Do you remember much about that last night you spent with him?
Sure. Yeah, we jammed all night. We played. He had a friend named Deering Howe, and I got a call – he was over at that house. And I went over there. We had a few beers. And then it was time to leave, and he came over to my place. We played records and played some guitar together. We talked about recording another album together. I had to go to Newfoundland the next day, and he had to go down to Macon. He was in good shape – believe me.
Was this your house in East Hampton?
No, no, no. This was a loft I had on Broadway in New York. This was the night before he died. I forget the date, exactly, but that’s when it was.

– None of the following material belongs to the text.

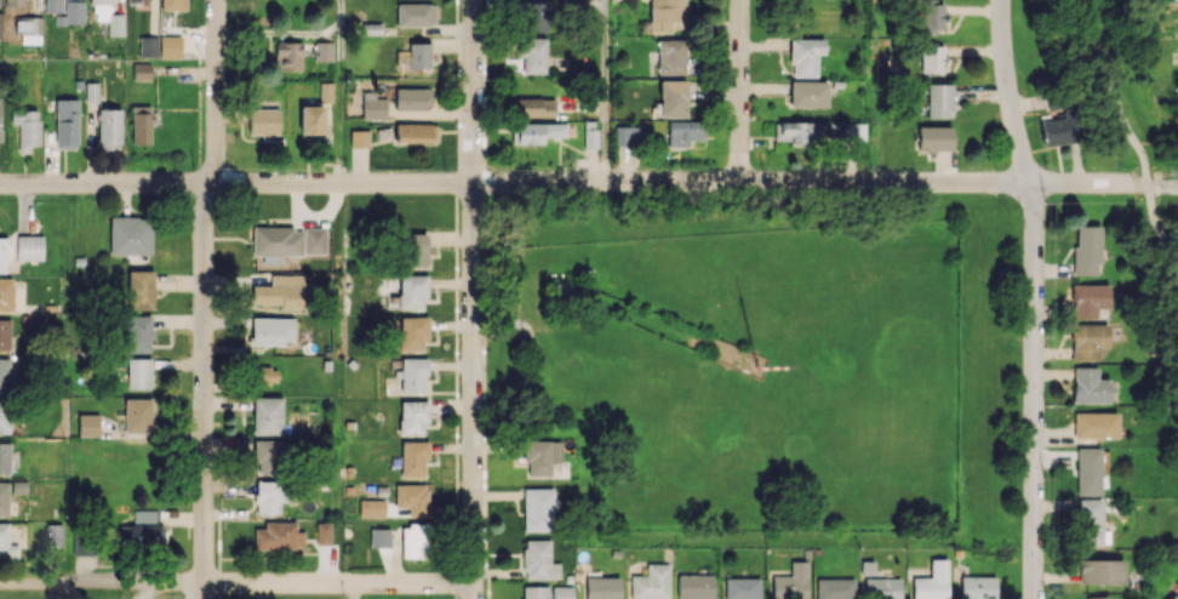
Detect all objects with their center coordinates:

When you used to jam with Duane, was it mainly on acoustic?
Acoustic – absolutely! He’d say, “Man, play this stuff here.” He’d ask me to play the Robert Johnson slide stuff. I mean, he was a fantastic slide player, but he played in a straight tuning [early on] – you know, not being tuned to an open chord. And so he used to watch me play in an open tuning. He told me that he dug that. And I used to dig the way he played, very much.

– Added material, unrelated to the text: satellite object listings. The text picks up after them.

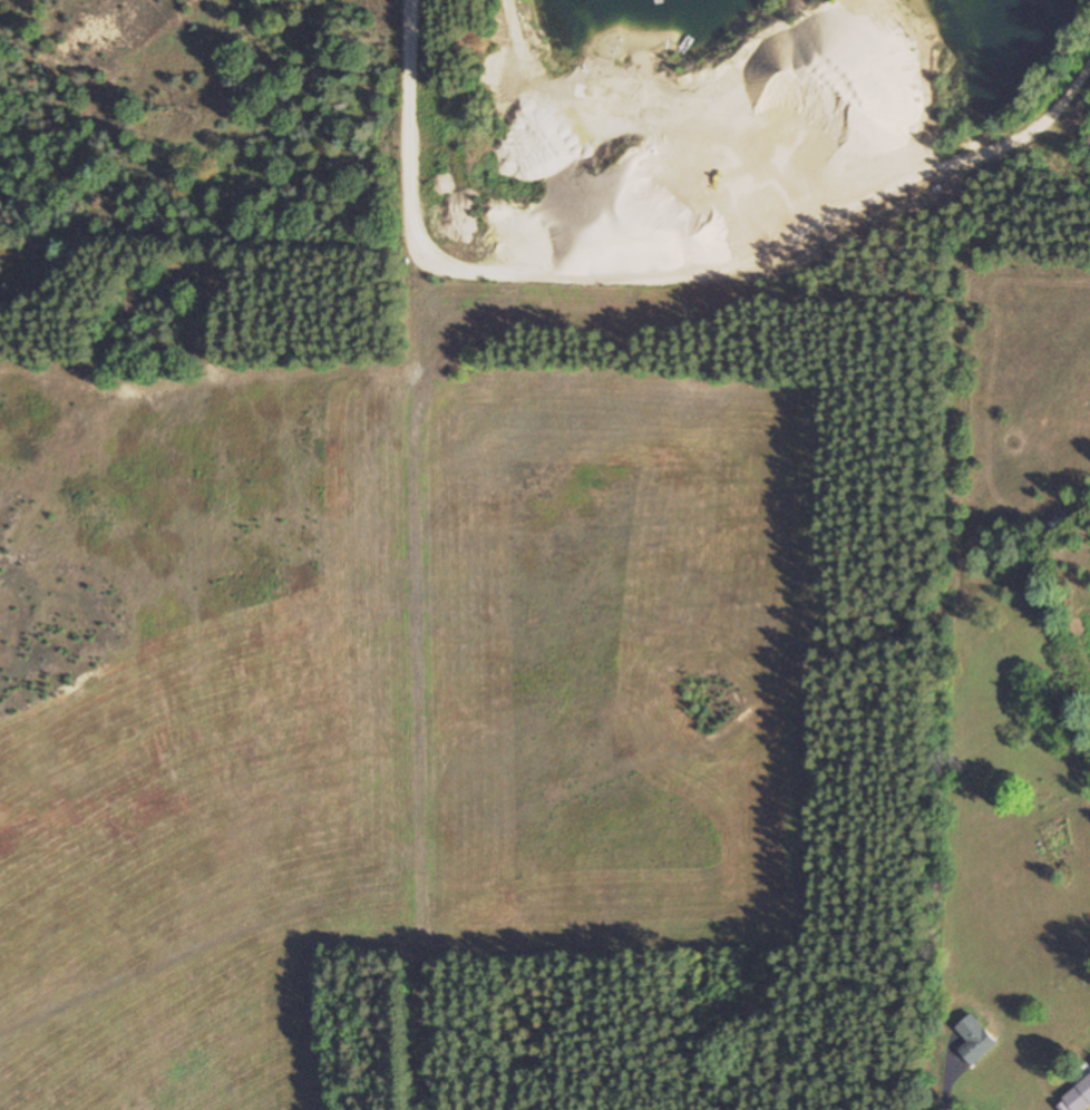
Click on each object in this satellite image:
road: (412, 555)
building: (974, 1040)
building: (1079, 1095)

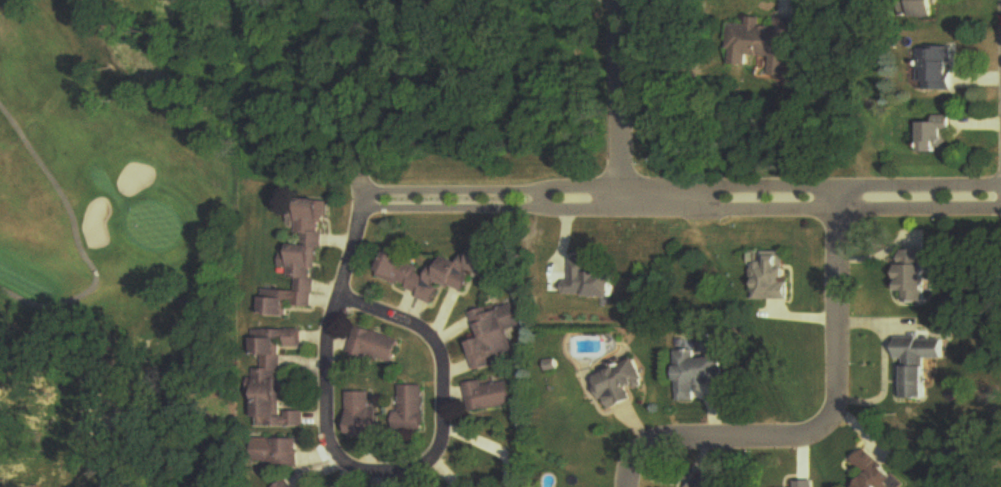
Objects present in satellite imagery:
building: (928, 9)
building: (763, 42)
building: (938, 70)
road: (627, 100)
building: (938, 136)
road: (686, 200)
park: (118, 251)
road: (356, 254)
building: (300, 260)
building: (437, 274)
building: (916, 276)
building: (775, 278)
building: (594, 282)
road: (388, 315)
building: (496, 335)
building: (374, 346)
road: (886, 359)
building: (921, 363)
building: (703, 373)
building: (273, 378)
building: (627, 384)
building: (491, 396)
building: (410, 409)
building: (361, 415)
road: (827, 424)
building: (276, 454)
road: (373, 469)
building: (879, 472)
building: (704, 484)
building: (807, 484)
building: (287, 485)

Could you describe his style of playing slide?
Well, he [originally] played with it tuned straight – not to a chord. He just knew where to hit the notes with the slide so it would make the right sound. He played, like, single-string slide, and a few chord things.
Was he usually on?
I don’t think I ever heard him off. I said, “Man, how did you ever get to play that good?” He said, “By taking speed every night for three years and playing in little rock bands.” I said, “What?!” [Laughs.] I don’t know if he was kidding or not, you know, but the guy for sure was really a great guitar player. I mean, he had feeling. He really had sensitivity to all kinds of styles – blues and R&B stuff. He was just prolific.

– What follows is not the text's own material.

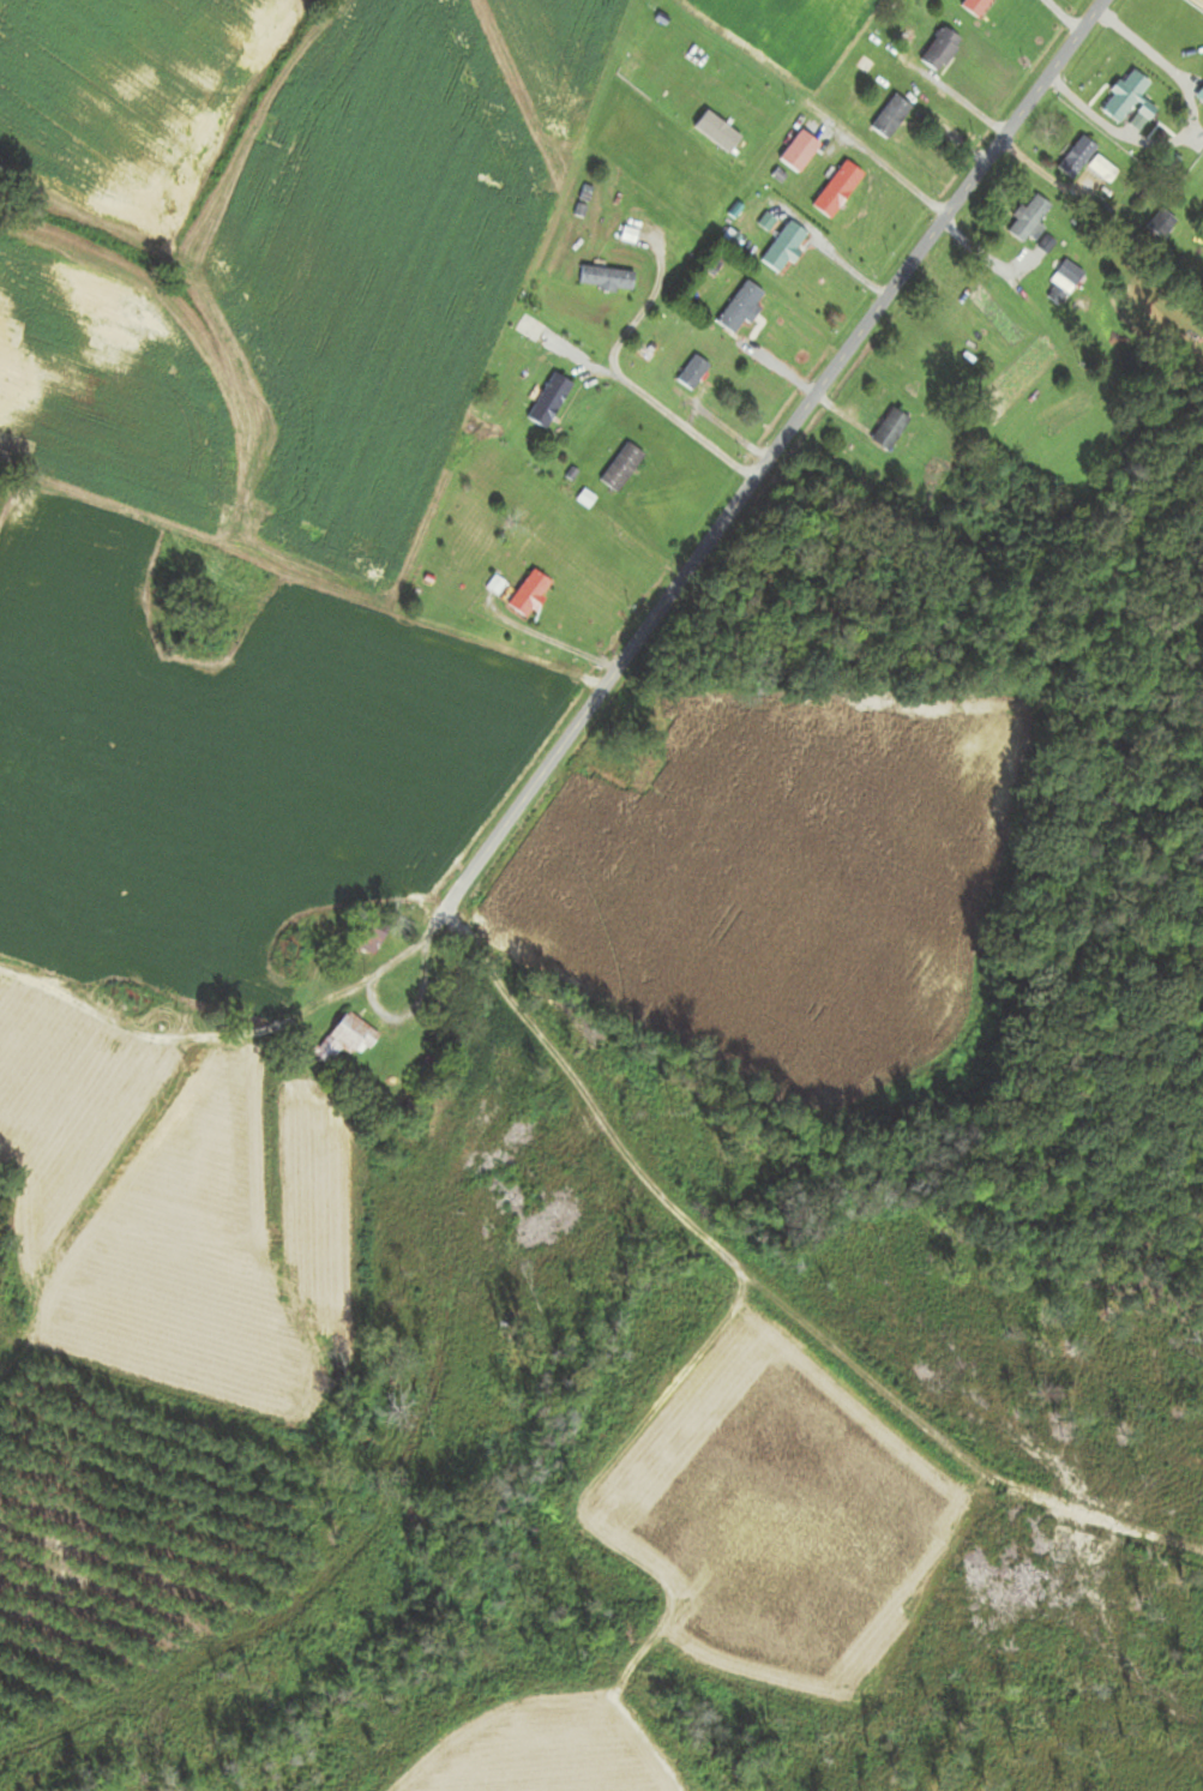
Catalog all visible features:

Did he usually fingerpick when playing slide with you?
No. Not at all. He played with a flatpick, as I recall.
In the photos I’ve seen of the two of you jamming together, he’s playing an old metal-body National guitar.
Oh, right! He had one. That’s right. In fact, I think it belongs now to Dickey Betts. It’s been about four years or more since I was down in Macon and was around those guys, so a lot may have changed. I don’t know who has the old guitars anymore or anything. But there was a time when I was on a lot of gigs with them. I knew them all very well.
Is there anything you’d care to add, John?
Well, he was a unique guitar player. Not so much that there weren’t other guys who could play blues or R&B stuff, but his feeling and his magnetism was unique. And he was also a good friend – the kind of guy that everybody looked up to. He was a real leader. And what a tragic loss.
The cuts with me, you mean? [Laughs.]
Yeah. Or other cuts.
Well, when he did “Shake For Me” on the album that we cut together, I was floored. There’s a lot more that was edited out of that. I mean, he played on and on and on and on. And it just had to be edited in order to fit the album. But like I say, he was the leader of the whole South thing – the Muscle Shoals sound, the Miami sound. He was the catalyst. He’s what made it fantastic. And everybody looked up to him.